• _EXERCISE GOAL_
Could you restate the data word for word?

Stored data entries
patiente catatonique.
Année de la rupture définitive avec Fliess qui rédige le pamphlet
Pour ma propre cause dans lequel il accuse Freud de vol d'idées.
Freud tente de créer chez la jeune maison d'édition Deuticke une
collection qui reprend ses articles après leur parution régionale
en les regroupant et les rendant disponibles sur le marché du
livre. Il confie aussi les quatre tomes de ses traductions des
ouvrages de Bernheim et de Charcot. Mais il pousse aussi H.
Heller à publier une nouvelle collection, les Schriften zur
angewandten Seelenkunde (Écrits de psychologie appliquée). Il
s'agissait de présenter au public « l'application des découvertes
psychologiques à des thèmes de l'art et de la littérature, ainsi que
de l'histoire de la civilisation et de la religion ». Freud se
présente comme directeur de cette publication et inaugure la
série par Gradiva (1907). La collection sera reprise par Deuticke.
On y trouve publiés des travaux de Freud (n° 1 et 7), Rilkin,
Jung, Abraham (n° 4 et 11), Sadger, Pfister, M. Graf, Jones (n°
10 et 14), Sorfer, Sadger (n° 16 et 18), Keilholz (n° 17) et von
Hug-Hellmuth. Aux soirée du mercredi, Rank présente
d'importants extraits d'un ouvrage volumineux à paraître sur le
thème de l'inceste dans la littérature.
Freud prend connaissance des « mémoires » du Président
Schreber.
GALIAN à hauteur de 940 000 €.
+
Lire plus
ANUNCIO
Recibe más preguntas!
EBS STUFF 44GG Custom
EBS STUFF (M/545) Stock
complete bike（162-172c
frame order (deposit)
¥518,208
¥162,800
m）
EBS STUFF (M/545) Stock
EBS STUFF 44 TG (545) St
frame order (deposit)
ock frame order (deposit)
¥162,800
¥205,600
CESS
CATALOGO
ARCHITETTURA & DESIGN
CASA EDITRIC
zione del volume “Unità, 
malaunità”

• _OUTPUT FOR THIS EXERCISE_
patiente catatonique.
Année de la rupture définitive avec Fliess qui rédige le pamphlet
Pour ma propre cause dans lequel il accuse Freud de vol d'idées.
Freud tente de créer chez la jeune maison d'édition Deuticke une
collection qui reprend ses articles après leur parution régionale
en les regroupant et les rendant disponibles sur le marché du
livre. Il confie aussi les quatre tomes de ses traductions des
ouvrages de Bernheim et de Charcot. Mais il pousse aussi H.
Heller à publier une nouvelle collection, les Schriften zur
angewandten Seelenkunde (Écrits de psychologie appliquée). Il
s'agissait de présenter au public « l'application des découvertes
psychologiques à des thèmes de l'art et de la littérature, ainsi que
de l'histoire de la civilisation et de la religion ». Freud se
présente comme directeur de cette publication et inaugure la
série par Gradiva (1907). La collection sera reprise par Deuticke.
On y trouve publiés des travaux de Freud (n° 1 et 7), Rilkin,
Jung, Abraham (n° 4 et 11), Sadger, Pfister, M. Graf, Jones (n°
10 et 14), Sorfer, Sadger (n° 16 et 18), Keilholz (n° 17) et von
Hug-Hellmuth. Aux soirée du mercredi, Rank présente
d'importants extraits d'un ouvrage volumineux à paraître sur le
thème de l'inceste dans la littérature.
Freud prend connaissance des « mémoires » du Président
Schreber.
GALIAN à hauteur de 940 000 €.
+
Lire plus
ANUNCIO
Recibe más preguntas!
EBS STUFF 44GG Custom
EBS STUFF (M/545) Stock
complete bike（162-172c
frame order (deposit)
¥518,208
¥162,800
m）
EBS STUFF (M/545) Stock
EBS STUFF 44 TG (545) St
frame order (deposit)
ock frame order (deposit)
¥162,800
¥205,600
CESS
CATALOGO
ARCHITETTURA & DESIGN
CASA EDITRIC
zione del volume “Unità, 
malaunità”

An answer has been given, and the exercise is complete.